> **给定材料**

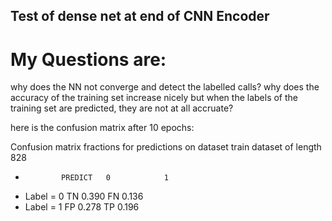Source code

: ##  Test of dense net at end of CNN Encoder

# My Questions are:

why does the NN not converge and detect the labelled calls?
why does the accuracy of the training set increase nicely but
     when the labels of the training set are predicted, they are not at all accruate?
      
here is the confusion matrix after 10 epochs:

Confusion matrix fractions for predictions on dataset train dataset of length 828
  *             PREDICT   0            1
  *   Label = 0      TN 0.390    FN 0.136
  *   Label = 1      FP 0.278    TP 0.196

> **任务说明**
请把上面材料中的“training set”全部换成“train set”，其余内容一字不改，重新写出整份材料。图片不要放进答案里。

> **输出结果**
Source code

: ##  Test of dense net at end of CNN Encoder

# My Questions are:

why does the NN not converge and detect the labelled calls?
why does the accuracy of the train set increase nicely but
     when the labels of the train set are predicted, they are not at all accruate?
      
here is the confusion matrix after 10 epochs:

Confusion matrix fractions for predictions on dataset train dataset of length 828
  *             PREDICT   0            1
  *   Label = 0      TN 0.390    FN 0.136
  *   Label = 1      FP 0.278    TP 0.196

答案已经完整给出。